[TEXT PROVIDED Boundary: Start]

7. The Adjudicating authority while confirming the demand, has given following findings :
i) The Appellant has entered into four different agreements (viz. FDR-CIVERC, FDR–EQP, SUP & TAS) which were fraudulently executed with a malafide intention to split the consideration for supply of imported equipments under FOB Agreement and divert it towards four such Agreements. All the goods & services imported under the above four agreements were pre-importation activity and consideration paid for the same has been fraudulently distinguished from the price payable for the equipment imported under FOB Agreement
ii) Agreement FDR-CIVERC executed by the Appellant for execution of „Civil & Structural design work’ was fraudulently conceived and executed for services relatable to post importation work. Entire amount paid under the aforesaid CIVERC Agreement was for the various Civil & Structural Drawings & Designs imported by the Appellant in connection to the HBF which was not within the bidders’ scope of work in terms of Clause 6 of the Enquiry Specification
iii) Agreement FDR–EQP was executed by the Appellant to fraudulently cover the „Assembly Drawings’ for already manufactured imported equipment supplied by PWIT. The Commissioner of Customs (Port) contended that ‘Assembly Drawings’ are those drawings on the basis of which imported/manufactured equipments, imported in knocked down conditions, are assembled. Hence, importation of the „Assembly Drawings’ under FDR–EQP agreement under the scope of supply of drawing and design for manufacture of indigenous equipments was certainly intended for diverting the cost and charges related to equipments imported under FOB Agreements
iv) ‘Load Data’/ ‘Assignment Drawings’ & ‘Assembly Drawings’ were not covered in the scope of FDR–CIVERC & FDR–EQP respectively. These Drawings & Designs were neither in accordance with the scope of the works and payment’s terms & conditions nor were they put to use for the designated purpose. The Appellant fail to produce any satisfactory and prudent explanation for refuting the aforesaid allegations made in the show cause notice
v) The Appellant has imported same set of the Drawings & Designs second time with sole intention of regularizing foreign exchange remittance made to PWIT. This was done with aim to, inter alia, show fulfillment of contractual obligations relating to „terms of payment‟ for execution of two fraudulently entered Agreements viz. FDR–CIVERC & FDR–EQP
vi) Overall responsibility towards integrated cold test, blowing–in operations & performance test was bestowed upon PWIT under FOB Agreement. Even then the Appellant entered into SUP Agreement for providing supervision services with PWIT. Consideration paid under SUP Agreement was fixed and was not based upon actual man-days of supervision with a view to divert a fixed sum form cost of equipment imported under FOB Agreement
vii) In terms of Technical Specification, supervision of activity was bifurcated under two separate heads viz. ‘Supervision for erection’ & ‘Supervision for commissioning’ and PWIT & L&T were to share the said responsibility. However, the Appellant have not placed any evidence to show that the responsibility was shared by both or whether any payment has been made to L&T for the same
viii) The Appellant has not submitted the actual scope & division of work & responsibility between the consortium partners. Supervision services received under SUP Agreement was for total supervision and nature of supervision was not clearly defined. Hence, entire scheme of contract for supervision services is fraudulently conceived and executed by diverting the consideration towards value of equipments
ix) The Appellant has deliberately and intentionally under declared the value of goods imported for setting up of HBF, with sole intention of evading payment of duties. Due to arbitrarily splitting the lumpsum offer amount suppression of relevant facts, & willful mis-declaration, the Appellant has evaded payment of customs duty
x) The Appellant had availed undue benefit of concessional rate of duty on those clearances which were otherwise liable for assessment at merits rate of duty. The Appellant has imported prime capital goods for the first time cleared under guise of ‘Spares’ on the strength of invalid EPCG Authorizations
xi) The department is bound to re-determine the value of imported goods if the declared value has been doubted and if it is proved that some elements of cost & services covered under fraudulently conceived and executed contacts have been knowingly split from the value of imported goods to evade duty. Therefore, the Appellant submissions that the department has no jurisdiction to doubt the authenticity of the consideration paid for consideration mutually and freely agreed between the two parties is not incorrect.

[TEXT PROVIDED Boundary: End]
[DATA FOR REVIEW Boundary: Start]

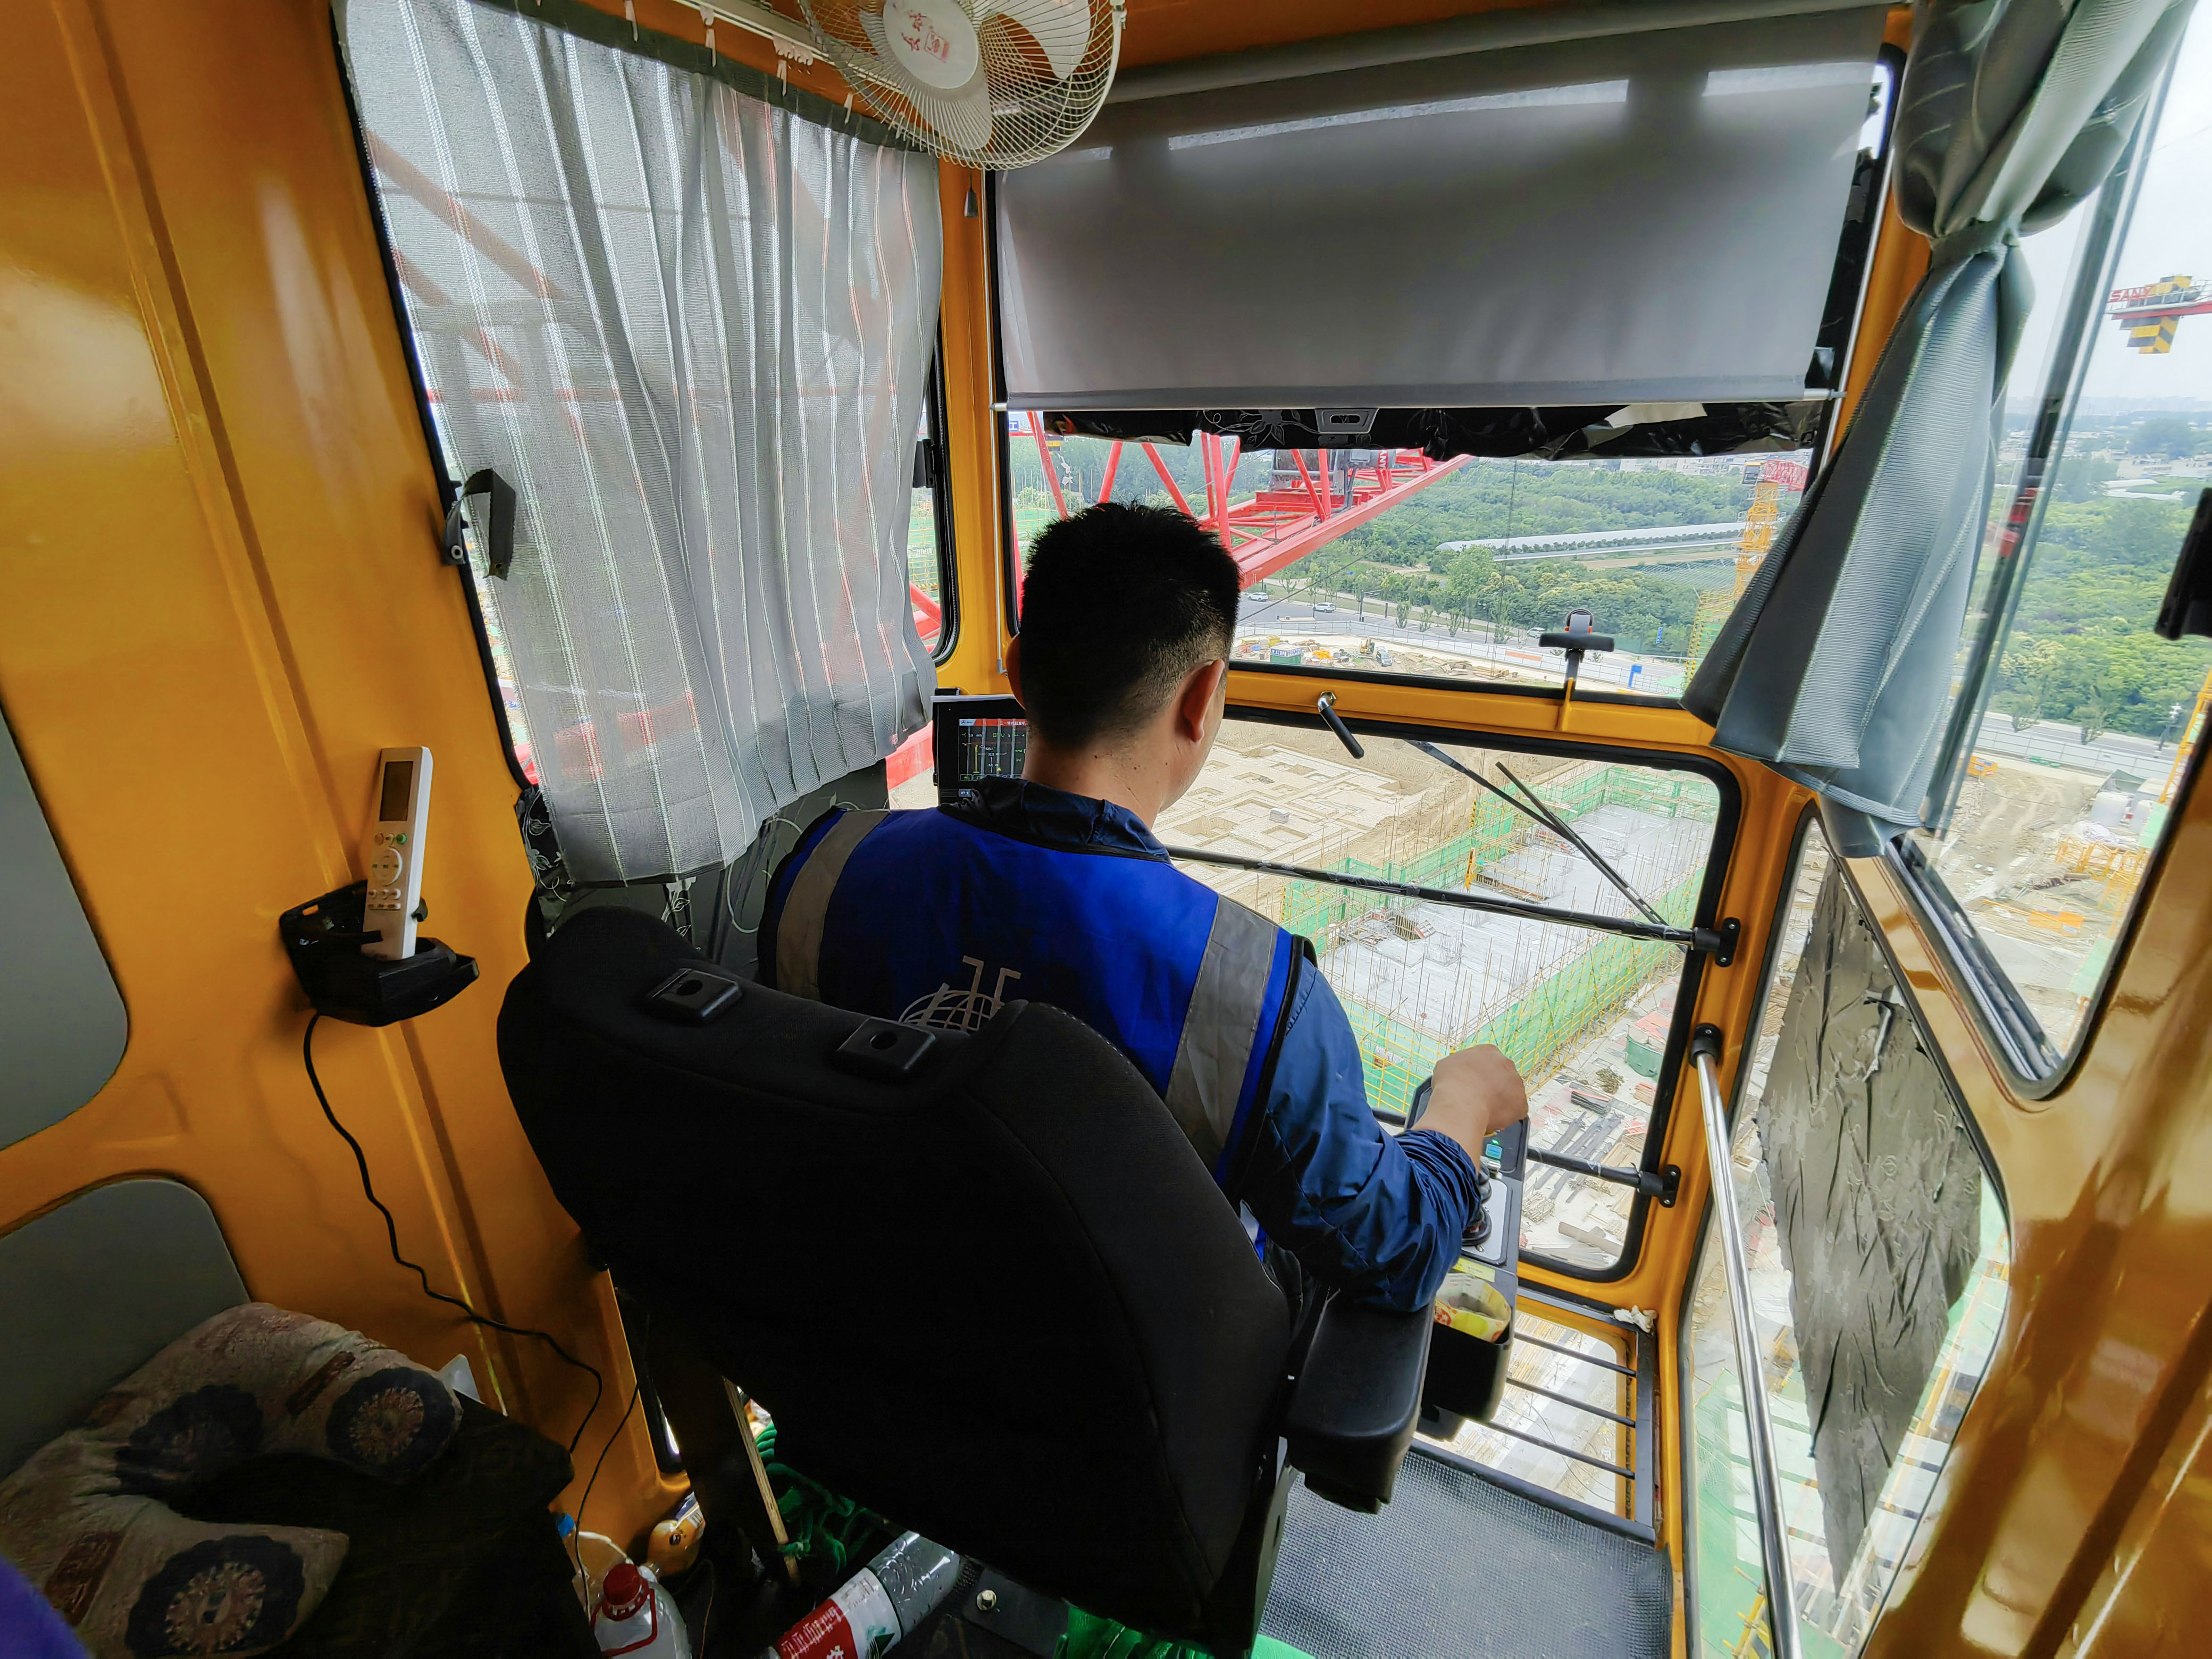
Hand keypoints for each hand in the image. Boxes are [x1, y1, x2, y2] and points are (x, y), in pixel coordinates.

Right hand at [1417, 1045, 1528, 1165]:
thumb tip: (1456, 1071)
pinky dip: (1506, 1116)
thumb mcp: (1447, 1064)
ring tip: (1484, 1110)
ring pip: (1510, 1093)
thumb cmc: (1451, 1084)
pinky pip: (1515, 1111)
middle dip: (1493, 1086)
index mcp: (1488, 1052)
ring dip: (1500, 1100)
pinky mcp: (1521, 1103)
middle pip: (1502, 1075)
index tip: (1474, 1082)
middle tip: (1479, 1096)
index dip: (1480, 1073)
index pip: (1488, 1060)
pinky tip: (1492, 1118)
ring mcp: (1516, 1084)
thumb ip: (1458, 1065)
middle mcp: (1506, 1064)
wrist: (1461, 1104)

[DATA FOR REVIEW Boundary: End]

§ WHAT NEEDS TO BE DONE: In the adjudicating authority's findings, which agreement placed overall responsibility for the integrated cold test, blowing-in operations and performance test on PWIT? The records are unrelated material, separate from the findings.

§ SOLVED PROBLEM: The FOB Agreement.